[[ EXCERPT PROVIDED, beginning ]]
The move came after a breakup left him feeling “cooped up” and introspective.

“I had moved to Miami, a city that I did not belong, for a girl, which was a horrible idea,” Kagen told American Songwriter. “… I’d always had this itch to get out and just see more than what was just inside the four walls. I knew there was so much that I hadn’t seen and that deeply bothered me.”

When he read Matthew McConaughey’s autobiography, Greenlights, the book pushed him to put his long-held feeling of wanderlust into action.

“He had a year where he went out on the road in an airstream, and I was like, ‘That’s how I’m gonna do it,’” Kagen said. “I just decided that this was gonna be the next at least year of my life. I was gonna move into it, and I was going to make all my music in there and then kind of let it live in the airstream.”

Over the year that followed, Kagen committed himself to living in a way “that would leave me with stories,” both those of “beautiful moments” and “really human, weird struggles.”

The solo aspect of the journey was an important part of the adventure for Kagen.

“I felt like, in order to do something that really scared me and [write] songs that really meant something, I needed to do it myself,” he said of writing and producing the record alone. “That was the truth about the living style as well… I just needed that experience.”

Jonah Kagen on “You Again”

Kagen’s self-inflicted isolation and the existential thoughts that it inspired led to a deeply personal record, both lyrically and sonically. That’s never more true than with the lead single, “You Again,” Kagen’s “favorite song ever.”
[[ EXCERPT PROVIDED, end ]]
[[ DATA SECTION, beginning ]]
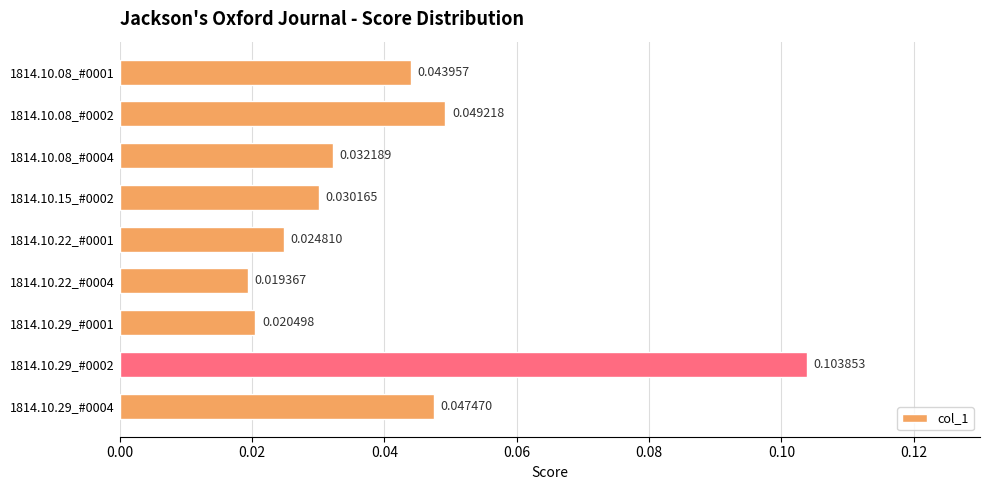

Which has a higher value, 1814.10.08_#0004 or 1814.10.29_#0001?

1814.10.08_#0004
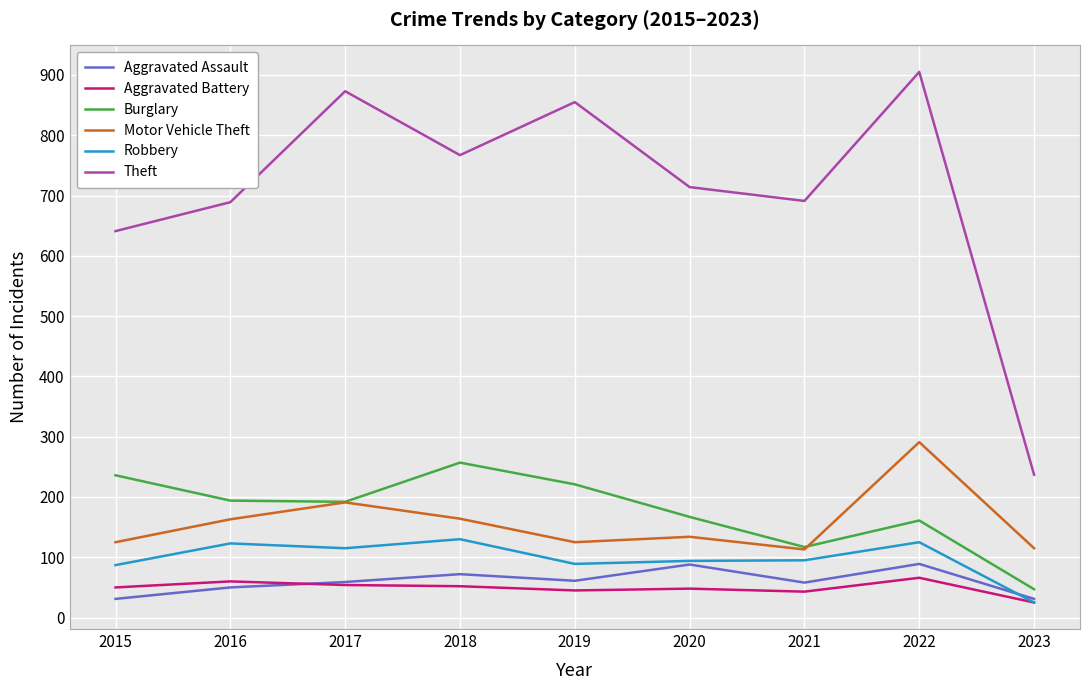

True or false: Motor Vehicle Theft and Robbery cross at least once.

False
[[ DATA SECTION, end ]]
▸ TASK REQUIREMENTS:
a - Answer these from the excerpt about Jonah Kagen:
(i) What city had Kagen moved to for a girl?
(ii) Which book pushed him to act on his wanderlust?
(iii) What is the lead single that Kagen calls his "favorite song ever"?
b - Write the next few paragraphs of the excerpt about Jonah Kagen, picking up after its final sentence.

▸ ANSWERS FOR THE TASKS:
a -
(i) Miami
(ii) Matthew McConaughey's autobiography, Greenlights
(iii) "You Again"

b -
“It so aptly described the emotion I was going for. With those more anthemic, bigger songs, I try to match the emotional experience with the sonic one,” he said. “… With this one, it feels like a panic attack. The music feels like what the words are saying, at least to me… It was just kind of this really nice culmination of all the things that I was trying to do with this album.”

The song highlights Kagen’s focus on lyrics and intimacy in his music, a through line on Sunflowers and Leather that was only achievable thanks his “experience being on the road by myself and making this in the airstream.”

As much as the LP, which is due out Sept. 5, means to Kagen, he knows that, once it’s out in the world, it will take on a multitude of other connotations for listeners.

“For me, I just know the perspective from which I wrote it was, I have a finite amount of time on the Earth. I’m afraid that when I die, I won’t have done enough here, and so while I’m here here, I would like to live a life that is beautiful, and also weathered, and lived in, and one that I can sit down at the end of my life and tell all these these beautiful stories,” Kagen said. “However people want to take those stories and make them their own, then it’s theirs.”